# Hybrid turbo development (windup)



## jgp-tt (Feb 22, 2010)

Bison Motorsport (Paul) together with the chairman (Nick) are developing a hybrid turbo from a recycled fan off a boiler & "someone" (who will remain nameless) wants one for his 180. Not sure on BHP & torque gains yet!
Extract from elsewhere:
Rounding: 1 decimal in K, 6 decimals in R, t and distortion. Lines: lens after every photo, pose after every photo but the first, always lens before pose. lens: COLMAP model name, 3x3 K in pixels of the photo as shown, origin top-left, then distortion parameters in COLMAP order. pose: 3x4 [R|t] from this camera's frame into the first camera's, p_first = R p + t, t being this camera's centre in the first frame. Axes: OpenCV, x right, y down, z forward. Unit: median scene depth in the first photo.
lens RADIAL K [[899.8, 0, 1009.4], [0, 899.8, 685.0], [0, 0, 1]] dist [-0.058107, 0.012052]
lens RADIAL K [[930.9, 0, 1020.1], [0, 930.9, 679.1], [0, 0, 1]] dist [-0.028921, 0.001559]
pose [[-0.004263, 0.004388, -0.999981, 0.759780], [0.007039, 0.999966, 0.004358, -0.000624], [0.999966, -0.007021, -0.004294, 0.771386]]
Not really a joke, more like a Friday night windup ;-)


----------



## alexi7 (Aug 30, 2011)

Probably one of those "Turbo Combi's " I expect. Most likely a Vokera !! :lol: :lol:


----------



## John-H (Jul 13, 2005)

There's nothing like letting off some steam!


----------



## kasandrich (Sep 5, 2011)

I know somebody who used to race Minis in Banger type racing, he used to rig up the heater blower to blow air into the intact, causing a mildly forced induction, there was nothing in the rules to prevent it so he did it. :lol:


----------



## SVStu (Dec 11, 2006)

> Re: Hybrid turbo development (windup)
> by kasandrich » Wed May 30, 2012 1:27 pm
> 
> I know somebody who used to race Minis in Banger type racing, he used to rig up the heater blower to blow air into the intact, causing a mildly forced induction, there was nothing in the rules to prevent it so he did it.


Sweet, I'm going to rig a tube from my air con in the TT set it to LOW and MAX so not only is it an induction its cooled the air to make it a bit denser, thats gotta be worth an extra BHP or two :lol:


----------